Re: [PATCH v1] common/idpf: fix heap use after free error

[Stephen Hemminger <stephen@networkplumber.org>]

On Thu, 23 Jan 2025 12:43:50 +0100
David Marchand <david.marchand@redhat.com> wrote:

> On Thu, Jan 23, 2025 at 12:18 PM Bruce Richardson
> <bruce.richardson@intel.com> wrote:
> >
> > On Mon, Jan 20, 2025 at 02:32:49PM +0000, Bruce Richardson wrote:  
> > > On Mon, Jan 13, 2025 at 08:30:01AM -0800, Stephen Hemminger wrote:  
> > > > On Mon, 13 Jan 2025 08:54:04 +0000
> > > > Praveen Shetty <praveen.shetty@intel.com> wrote:
> > > >  
> > > > > Heap use after free error is detected in AddressSanitizer while quitting
> > > > > the testpmd application.Issue is due to accessing the empty control
> > > > > queue in the idpf_ctlq_deinit function.idpf_ctlq_deinit function is called
> > > > > during the rte_eal_cleanup routine.
> > > > > This patch will fix this issue.
> > > > >
> > > > > Fixes: fb4ac04e9bfa ("common/idpf: introduce common library")
> > > > > Cc: stable@dpdk.org
> > > > >
> > > > > Signed-off-by: Praveen Shetty <praveen.shetty@intel.com>  
> > > >
> > > > This should not be needed.

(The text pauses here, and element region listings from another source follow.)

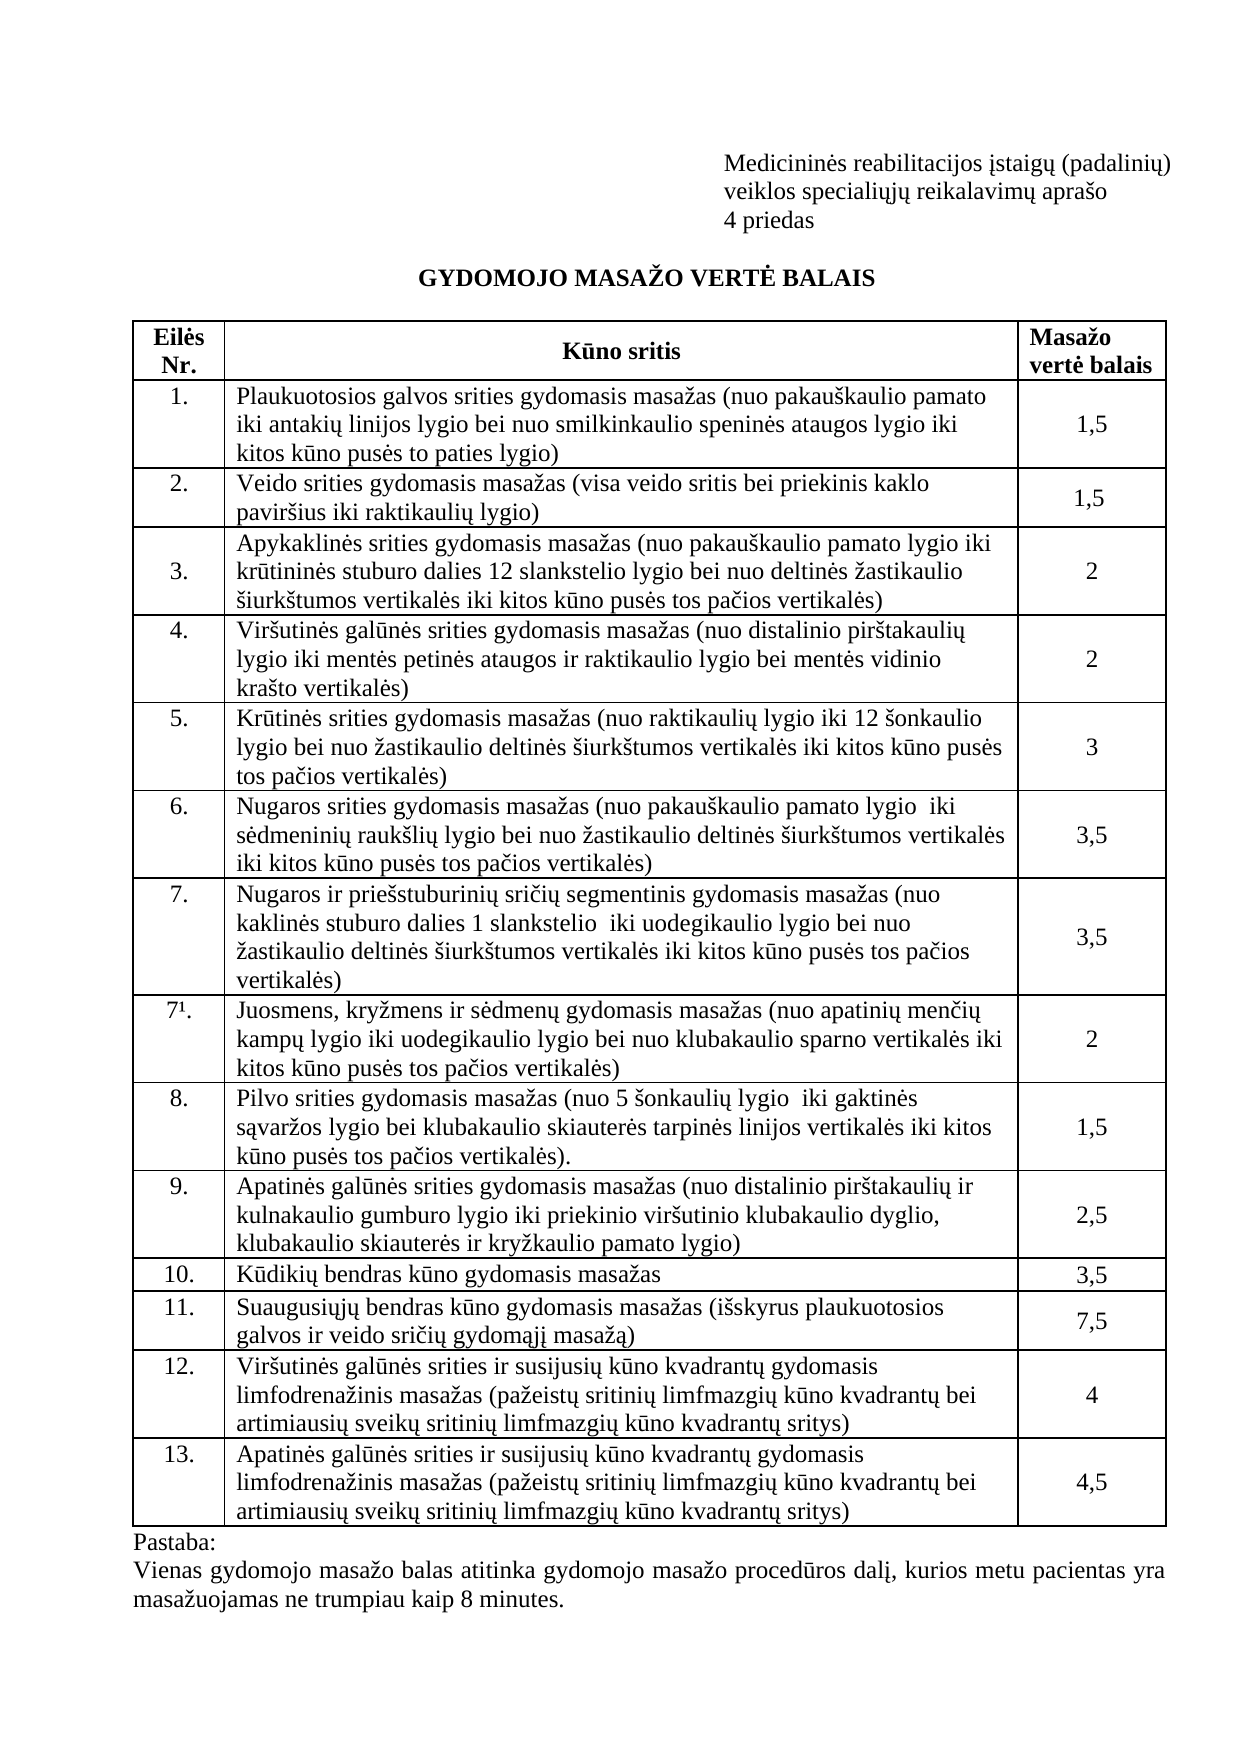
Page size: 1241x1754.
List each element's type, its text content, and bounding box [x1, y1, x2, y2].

table_cell 8. [134, 1083, 224, 1169]
table_cell 7,5 [1019, 1292, 1165, 1349]
table_cell Apykaklinės srities gydomasis masažas (nuo pakauškaulio pamato lygio iki krūtininės stuburo dalies 12 slankstelio lygio bei nuo deltinės žastikaulio šiurkštumos vertikalės iki kitos kūno pusės tos pačios vertikalės) [225, 528, 1017, 614]
table_cell 10. [134, 1259, 224, 1290]
table_cell 4. [134, 616, 224, 702]
table_cell 3 [1019, 703, 1165, 789]
table_cell 4,5 [1019, 1439, 1165, 1525]
table_cell 12. [134, 1351, 224, 1437]
table_cell Apatinės galūnės srities ir susijusių kūno kvadrantų gydomasis limfodrenažinis masažas (pažeistų sritinių limfmazgių kūno kvadrantų bei artimiausių sveikų sritinių limfmazgių kūno kvadrantų sritys) [225, 1439, 1017, 1525]
table_header Masažo vertė balais [1019, 322, 1165, 379]
table_cell 3,5 [1019, 879, 1165, 994]
text Vienas gydomojo masažo balas atitinka gydomojo masažo procedūros dalį, kurios metu pacientas yra masažuojamas ne trumpiau kaip 8 minutes. [133, 1555, 1167, 1613]
text GYDOMOJO MASAŽO VERTĖ BALAIS [133, 263, 1167, 291]
table_cell 7. [134, 879, 224, 994]
text 4 priedas [133, 205, 1229, 234]
table_cell 1,5 [1019, 469, 1165, 526]
table_cell Viršutinės galūnės srities ir susijusių kūno kvadrantų gydomasis limfodrenažinis masažas (pažeistų sritinių limfmazgių kūno kvadrantų bei artimiausių sveikų sritinių limfmazgių kūno kvadrantų sritys) [225, 1351, 1017, 1437]
table_cell 2,5 [1019, 1171, 1165, 1257]
table_cell 6. [134, 791, 224, 877]
table_cell Pilvo srities gydomasis masažas (nuo 5 šonkaulių lygio iki gaktinės sąvaržos lygio bei klubakaulio skiauterės tarpinės linijos vertikalės iki kitos kūno pusės tos pačios vertikalės). [225, 1083, 1017, 1169]
text Pastaba: [133, 1527, 1167, 1555]
table_cell 2 [1019, 528, 1165, 614]
table_cell 2. [134, 469, 224, 526]
table_cell 9. [134, 1171, 224, 1257]
table_cell 2 [1019, 616, 1165, 702]
table_cell 4 [1019, 1351, 1165, 1437]
table_cell Nugaros ir priešstuburinių sričių segmentinis gydomasis masažas (nuo kaklinės stuburo dalies 1 slankstelio iki uodegikaulio lygio bei nuo žastikaulio deltinės šiurkštumos vertikalės iki kitos kūno pusės tos pačios vertikalės) [225, 879, 1017, 994]
table_cell Apatinės galūnės srities gydomasis masažas (nuo distalinio pirštakaulių ir kulnakaulio gumburo lygio iki priekinio viršutinio klubakaulio dyglio, klubakaulio skiauterės ir kryžkaulio pamato lygio) [225, 1171, 1017, 1257]
table_cell Krūtinės srities gydomasis masažas (nuo raktikaulių lygio iki 12 šonkaulio lygio bei nuo žastikaulio deltinės šiurkštumos vertikalės iki kitos kūno pusės tos pačios vertikalės) [225, 703, 1017, 789]
text veiklos specialiųjų reikalavimų aprašo [133, 176, 1229, 205]
table_cell Viršutinės galūnės srities gydomasis masažas (nuo distalinio pirštakaulių lygio iki mentės petinės ataugos ir raktikaulio lygio bei mentės vidinio krašto vertikalės) [225, 616, 1017, 702]
table_cell Veido srities gydomasis masažas (visa veido sritis bei priekinis kaklo paviršius iki raktikaulių lygio) [225, 469, 1017, 526]
table_cell 1,5 [1019, 381, 1165, 467]
table_cell 3. [134, 528, 224, 614]
table_cell 11. [134, 1292, 224, 1349]
text Medicininės reabilitacijos įstaigų (padalinių) [133, 148, 1229, 176]
table_cell Nugaros srities gydomasis masažas (nuo pakauškaulio pamato lygio iki sėdmeninių raukšlių lygio bei nuo žastikaulio deltinės šiurkštumos vertikalės iki kitos kūno pusės tos pačios vertikalės) [225, 791, 1017, 877]
table_cell Plaukuotosios galvos srities gydomasis masažas (nuo pakauškaulio pamato iki antakių linijos lygio bei nuo smilkinkaulio speninės ataugos lygio iki kitos kūno pusės to paties lygio) [225, 381, 1017, 467]
table_header Kūno sritis [225, 322, 1017, 379]
table_cell 2 [1019, 996, 1165, 1082]
table_cell Kūdikių bendras kūno gydomasis masažas [225, 1259, 1017, 1290]
table_cell Juosmens, kryžmens ir sėdmenų gydomasis masažas (nuo apatinių menčių kampų lygio iki uodegikaulio lygio bei nuo klubakaulio sparno vertikalės iki kitos kūno pusės tos pačios vertikalės) [225, 996, 1017, 1082]
table_header Eilės Nr. [134, 322, 224, 379]
table_cell 3,5 [1019, 791, 1165, 877]
table_cell Suaugusiųjų bendras kūno gydomasis masažas (išskyrus plaukuotosios galvos ir veido sričių gydomąjį masažą) [225, 1292, 1017, 1349]
table_cell 1,5 [1019, 1083, 1165, 1169]
table_cell 7¹. [134, 996, 224, 1082]
table_cell 3,5 [1019, 1259, 1165, 1290]
table_cell 5. [134, 703, 224, 789]
table_cell 13. [134, 1439, 224, 1525]
table_cell 1. [134, 381, 224, 467]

LIST_FOR_EACH_ENTRY_SAFE part, don't understand.  
> > >
> > > I would tend to agree. Is there an actual confirmed bug here? If so, then
> > > either our standard list macros are broken, or the code using them is doing
> > > something rather strange.
> > >  
> >
> > I followed up on with with Praveen, and he went through the code and
> > possible solutions with me. The issue flagged by ASAN is correct, because
> > it turns out that the version of the _SAFE macro provided in this
> > particular driver is not actually safe! :-(
> >
> > There are therefore two options to fixing this: 1) fix the macro/use a
> > different copy of the macro, or 2) rework the code as in this patch and drop
> > the macro. Copies of the driver in other OS use the style given in this patch,
> > so we will go with the second option. However, we will do a v2 to include
> > the removal of the bad macro, alongside fixing this. That should hopefully
> > prevent this issue from reoccurring.
> >
> > Praveen, will review v2 when you send it.  
> 
> Sorry, I am not following.
> 
> 1) seems the best way as it does not require touching base driver code.
> Afaiu, the LIST_FOR_EACH_ENTRY_SAFE macro is defined in the
> "abstraction" header that is DPDK specific
> (drivers/common/idpf/base/idpf_osdep.h).
> 
> There is already an implementation of LIST_FOR_EACH_ENTRY_SAFE in
> driver/net/ice/base/ice_osdep.h.
> 
> (note that it may be worth providing such a macro in a common place in
> DPDK and remove copies of it in various drivers).


Yes, all the variants of LIST and TAILQ macros from FreeBSD should be
added, maybe a DPDK version of queue.h?